YOUR INSTRUCTIONS
Once you have checked each line below for the word "input", give the number of lines that have it and nothing further.

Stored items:

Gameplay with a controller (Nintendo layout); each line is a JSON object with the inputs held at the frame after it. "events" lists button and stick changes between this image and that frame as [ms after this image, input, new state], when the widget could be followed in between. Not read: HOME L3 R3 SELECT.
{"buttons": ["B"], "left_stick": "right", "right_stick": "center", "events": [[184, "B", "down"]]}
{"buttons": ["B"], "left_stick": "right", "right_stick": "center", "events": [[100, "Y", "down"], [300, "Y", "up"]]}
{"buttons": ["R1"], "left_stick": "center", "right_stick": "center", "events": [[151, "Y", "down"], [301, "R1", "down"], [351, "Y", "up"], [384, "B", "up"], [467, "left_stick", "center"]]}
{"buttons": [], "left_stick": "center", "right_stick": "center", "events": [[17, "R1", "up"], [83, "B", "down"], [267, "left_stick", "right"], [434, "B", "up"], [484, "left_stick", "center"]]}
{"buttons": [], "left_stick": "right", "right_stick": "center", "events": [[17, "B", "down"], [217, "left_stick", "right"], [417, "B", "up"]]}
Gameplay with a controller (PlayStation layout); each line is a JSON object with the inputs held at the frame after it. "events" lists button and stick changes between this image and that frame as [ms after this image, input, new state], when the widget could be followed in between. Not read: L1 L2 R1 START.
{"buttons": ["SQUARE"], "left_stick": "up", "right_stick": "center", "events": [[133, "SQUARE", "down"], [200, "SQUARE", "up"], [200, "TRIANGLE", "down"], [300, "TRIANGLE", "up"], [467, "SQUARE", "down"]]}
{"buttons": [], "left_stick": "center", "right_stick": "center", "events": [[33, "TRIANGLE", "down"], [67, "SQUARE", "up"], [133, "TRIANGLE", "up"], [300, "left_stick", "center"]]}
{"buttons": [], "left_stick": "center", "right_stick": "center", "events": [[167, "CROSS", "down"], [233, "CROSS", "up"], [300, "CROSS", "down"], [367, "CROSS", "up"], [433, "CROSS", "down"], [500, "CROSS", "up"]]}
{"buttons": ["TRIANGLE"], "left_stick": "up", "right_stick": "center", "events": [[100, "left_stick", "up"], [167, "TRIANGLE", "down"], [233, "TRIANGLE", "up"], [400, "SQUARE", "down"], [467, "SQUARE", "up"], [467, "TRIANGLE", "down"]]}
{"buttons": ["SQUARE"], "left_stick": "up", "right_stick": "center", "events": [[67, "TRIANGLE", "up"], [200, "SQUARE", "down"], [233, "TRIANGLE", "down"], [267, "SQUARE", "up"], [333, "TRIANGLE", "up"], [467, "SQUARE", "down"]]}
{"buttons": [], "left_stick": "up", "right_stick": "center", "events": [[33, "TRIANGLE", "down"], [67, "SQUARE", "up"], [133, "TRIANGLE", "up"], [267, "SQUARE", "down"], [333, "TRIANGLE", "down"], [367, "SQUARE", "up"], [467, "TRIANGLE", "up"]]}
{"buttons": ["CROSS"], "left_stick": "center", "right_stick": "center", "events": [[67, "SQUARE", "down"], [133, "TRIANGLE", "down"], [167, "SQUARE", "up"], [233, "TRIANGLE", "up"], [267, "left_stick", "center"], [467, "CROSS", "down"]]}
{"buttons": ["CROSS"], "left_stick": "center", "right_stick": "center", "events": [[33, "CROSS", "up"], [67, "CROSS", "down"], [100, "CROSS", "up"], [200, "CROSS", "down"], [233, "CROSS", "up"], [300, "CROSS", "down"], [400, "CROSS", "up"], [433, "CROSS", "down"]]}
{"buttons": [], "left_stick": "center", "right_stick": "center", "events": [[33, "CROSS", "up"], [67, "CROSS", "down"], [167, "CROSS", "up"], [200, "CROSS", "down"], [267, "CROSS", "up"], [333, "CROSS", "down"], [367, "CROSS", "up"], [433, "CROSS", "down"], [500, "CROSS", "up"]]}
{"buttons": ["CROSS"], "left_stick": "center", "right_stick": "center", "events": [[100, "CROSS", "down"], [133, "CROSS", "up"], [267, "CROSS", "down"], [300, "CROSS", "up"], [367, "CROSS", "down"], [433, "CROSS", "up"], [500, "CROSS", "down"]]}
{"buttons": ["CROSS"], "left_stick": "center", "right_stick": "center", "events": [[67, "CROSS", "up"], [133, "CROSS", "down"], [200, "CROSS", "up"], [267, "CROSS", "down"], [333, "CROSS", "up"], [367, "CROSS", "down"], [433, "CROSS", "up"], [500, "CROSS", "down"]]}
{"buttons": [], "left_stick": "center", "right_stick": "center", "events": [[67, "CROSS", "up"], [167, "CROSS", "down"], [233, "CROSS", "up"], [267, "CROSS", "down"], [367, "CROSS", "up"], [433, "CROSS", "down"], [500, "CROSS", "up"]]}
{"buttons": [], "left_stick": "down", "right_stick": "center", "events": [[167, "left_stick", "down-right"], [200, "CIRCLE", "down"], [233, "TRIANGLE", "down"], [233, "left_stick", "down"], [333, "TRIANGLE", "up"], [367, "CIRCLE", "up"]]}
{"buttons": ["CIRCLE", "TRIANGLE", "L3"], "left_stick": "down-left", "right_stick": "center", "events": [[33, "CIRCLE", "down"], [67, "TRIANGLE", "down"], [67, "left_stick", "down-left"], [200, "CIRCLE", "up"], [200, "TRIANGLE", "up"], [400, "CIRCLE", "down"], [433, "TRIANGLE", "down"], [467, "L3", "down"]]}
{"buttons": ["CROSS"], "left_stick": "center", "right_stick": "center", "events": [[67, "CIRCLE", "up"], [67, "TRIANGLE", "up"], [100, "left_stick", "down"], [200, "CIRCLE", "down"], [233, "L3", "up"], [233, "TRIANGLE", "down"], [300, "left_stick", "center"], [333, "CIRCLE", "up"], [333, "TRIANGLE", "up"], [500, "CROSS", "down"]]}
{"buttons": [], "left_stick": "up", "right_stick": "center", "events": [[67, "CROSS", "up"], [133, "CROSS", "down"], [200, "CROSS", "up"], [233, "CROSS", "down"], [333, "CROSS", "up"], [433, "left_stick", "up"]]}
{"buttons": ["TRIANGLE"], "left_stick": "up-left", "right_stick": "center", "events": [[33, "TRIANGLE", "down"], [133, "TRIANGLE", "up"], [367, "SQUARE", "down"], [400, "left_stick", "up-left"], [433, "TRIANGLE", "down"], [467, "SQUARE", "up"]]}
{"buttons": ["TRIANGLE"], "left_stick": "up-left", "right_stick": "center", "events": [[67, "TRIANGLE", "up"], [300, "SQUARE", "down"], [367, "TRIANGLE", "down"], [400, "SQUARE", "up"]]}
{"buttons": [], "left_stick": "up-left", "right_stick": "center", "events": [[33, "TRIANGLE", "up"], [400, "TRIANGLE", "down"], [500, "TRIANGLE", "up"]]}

RESPONSE TO THIS TASK
2